*TEXTO DE ORIGEN:*
Todo esto que estoy contando no es nada alegre pero tampoco es un historia de la DASS, el Departamento de Asuntos Sanitarios y Sociales que tenia por función, entre otras cosas, de ocuparse de los niños abandonados y con problemas. Yo no había quedado abandonado, sin familia, no anduve errante sin domicilio en ese Brest derruido de los años de la postguerra. Tenía una hermana, o mejor dicho, una media hermana, que era quince años mayor que yo, que estaba casada y tenía dos hijos. Fuí a vivir a su casa, y me trataron muy bien. Es lo menos que puedo decir. Ella, y también su marido, me han tratado como si fuese su hijo. Y me gustaría subrayar como si yo fuera su hijo. Entré a formarme en un centro de aprendizaje con el objetivo de entrar en el arsenal de Brest que representaba a la aristocracia obrera, y comencé a preparar el Certificado de Aptitud Profesional, el CAP de ajustador mecánico que luego obtuve. Tengo por tanto el CAP de ajustador mecánico y también el diploma de Enseñanza Industrial.
Durante el tiempo en el que estuve recibiendo esta formación el Centro, que era un simple centro de aprendizaje, se convirtió en un Colegio Técnico. Esto significó que se constituyó una clase para preparar el Bachillerato Técnico con los alumnos considerados mejores. Yo fui elegido como uno de ellos porque, aunque era bastante mediocre en todas las disciplinas técnicas era siempre el primero en francés, en historia y en geografía, lo que me permitió hacer mi primer bachillerato (en la época había dos bachilleratos) un tanto por los pelos, y poder así tener la opción de realizar la segunda parte del bachillerato de filosofía en el Instituto.

*ENTRADAS:*
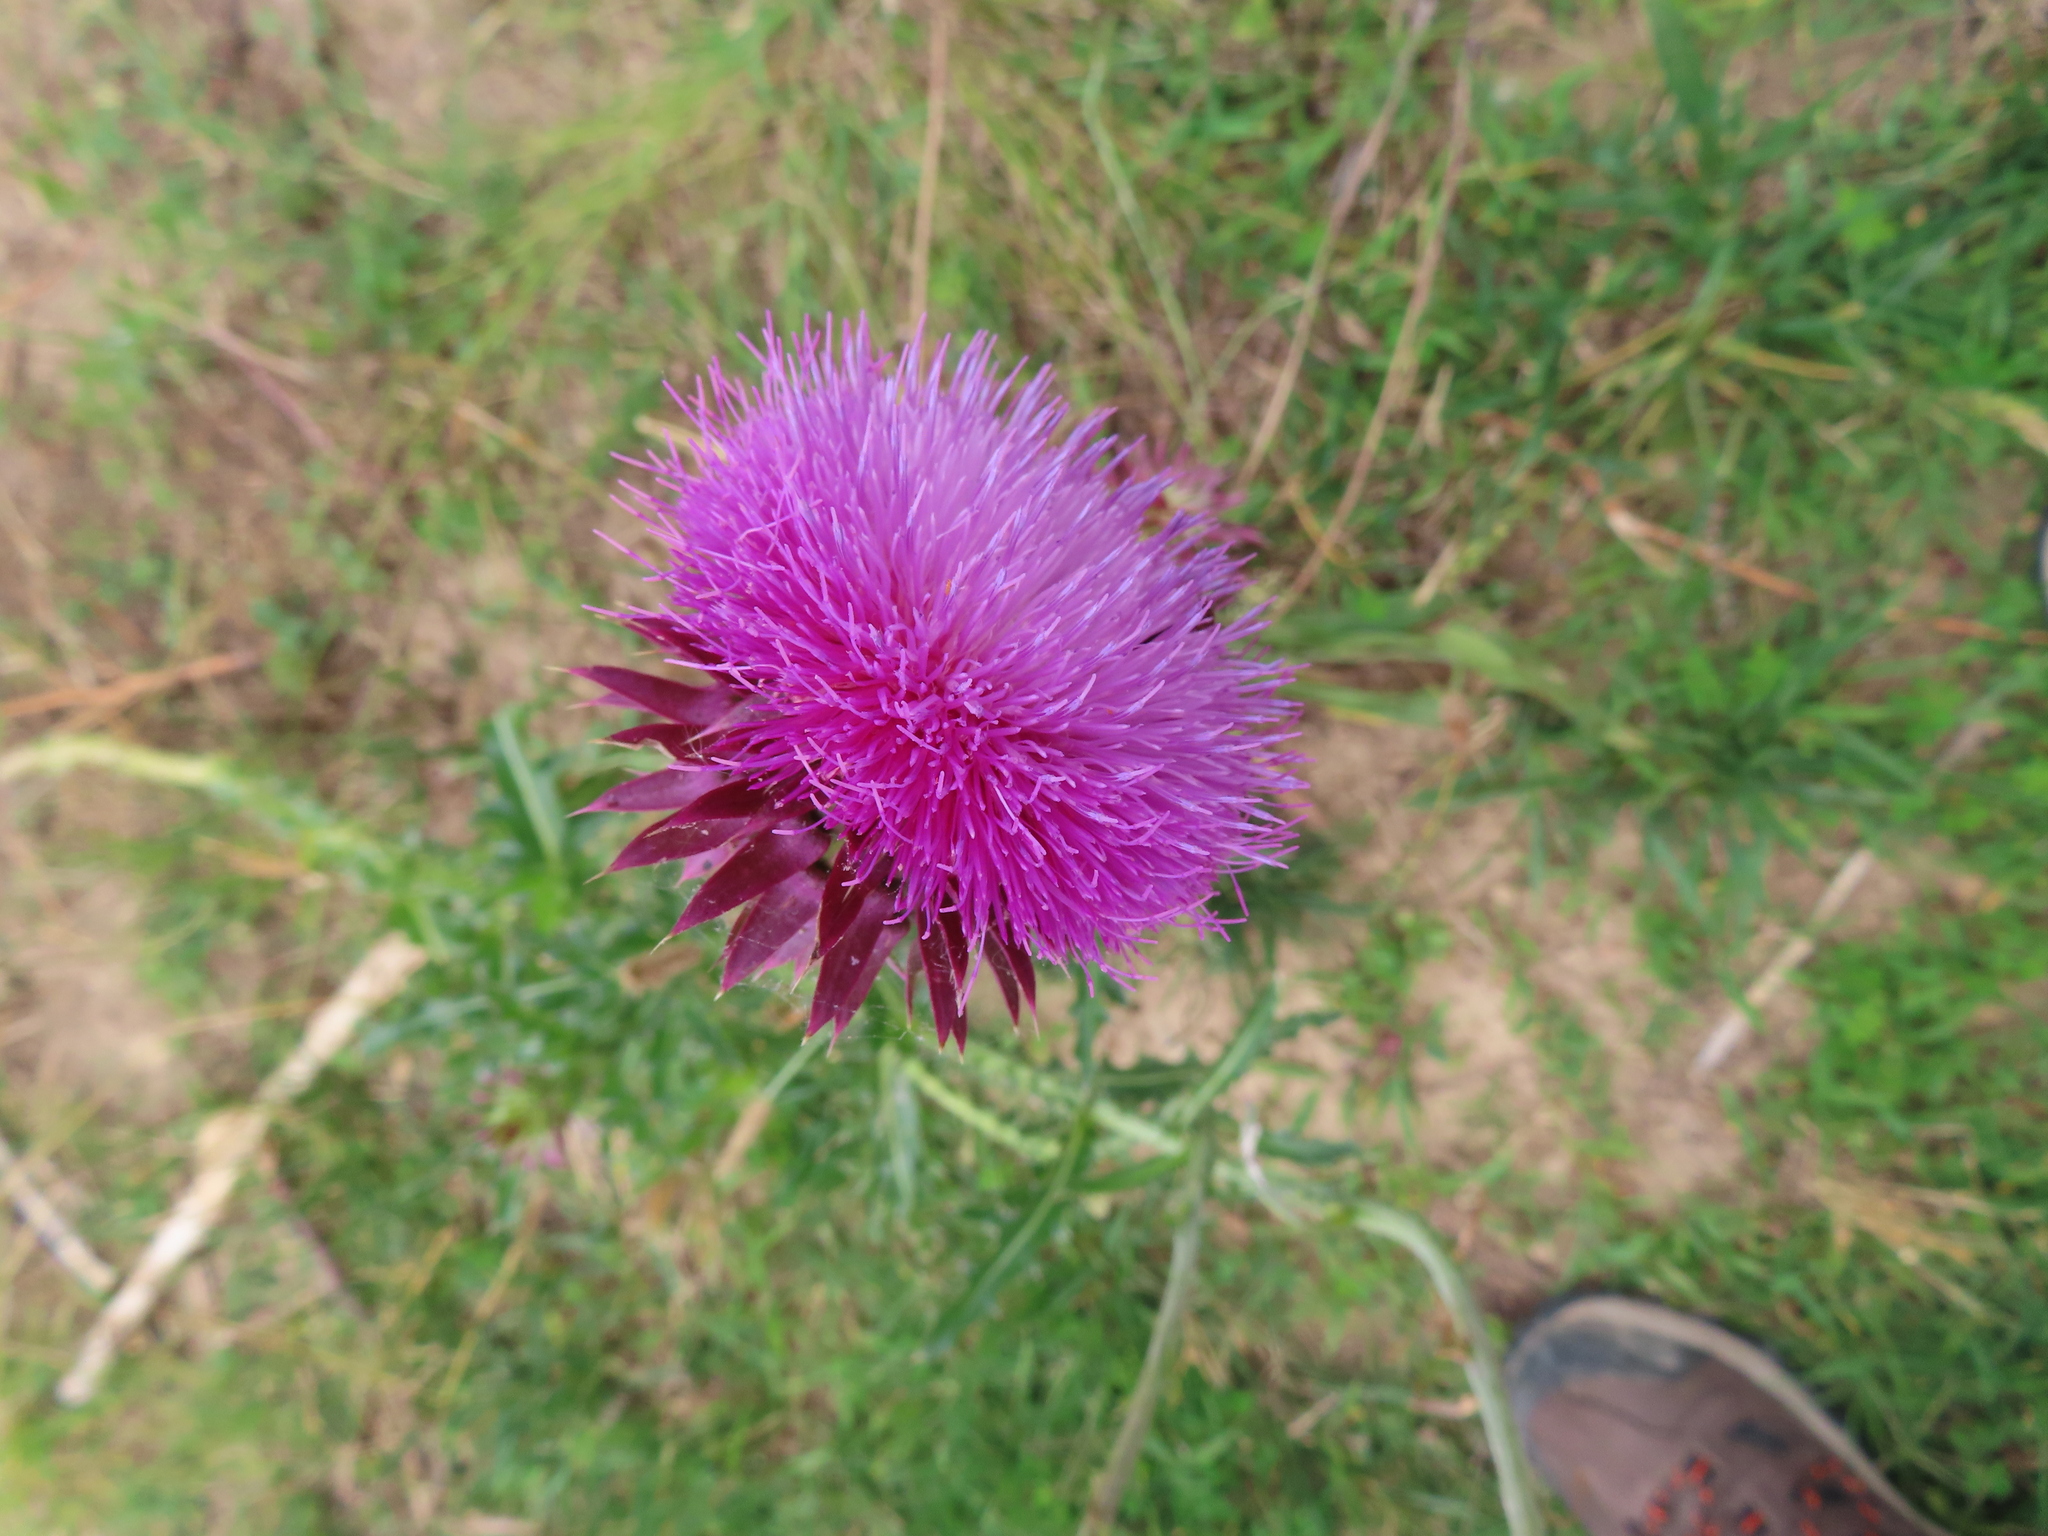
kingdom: Plantae
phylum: Tracheophyta
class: Magnoliopsida
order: Asterales
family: Asteraceae
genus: Carduus
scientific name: Carduus nutans
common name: Musk thistle
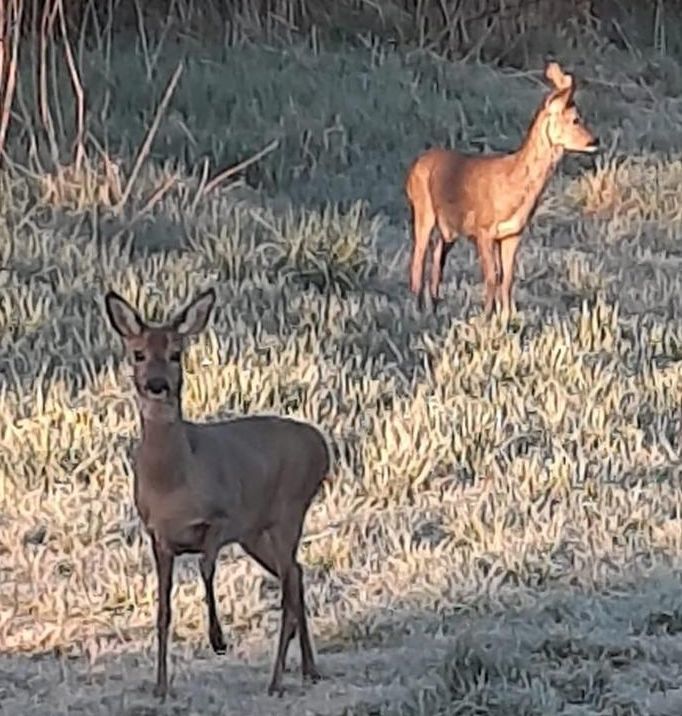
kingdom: Animalia
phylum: Chordata
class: Mammalia
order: Artiodactyla
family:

*EJERCICIO:*
Copia de nuevo, por favor, el fragmento del relato que empieza con "Durante el tiempo" y termina con "en el Instituto.", cambiando "Colegio Técnico" por "Liceo Técnico". Las entradas no intervienen en esto.

*SOLUCIÓN:*
Durante el tiempo en el que estuve recibiendo esta formación el Centro, que era un simple centro de aprendizaje, se convirtió en un Liceo Técnico. Esto significó que se constituyó una clase para preparar el Bachillerato Técnico con los alumnos considerados mejores. Yo fui elegido como uno de ellos porque, aunque era bastante mediocre en todas las disciplinas técnicas era siempre el primero en francés, en historia y en geografía, lo que me permitió hacer mi primer bachillerato (en la época había dos bachilleratos) un tanto por los pelos, y poder así tener la opción de realizar la segunda parte del bachillerato de filosofía en el Instituto.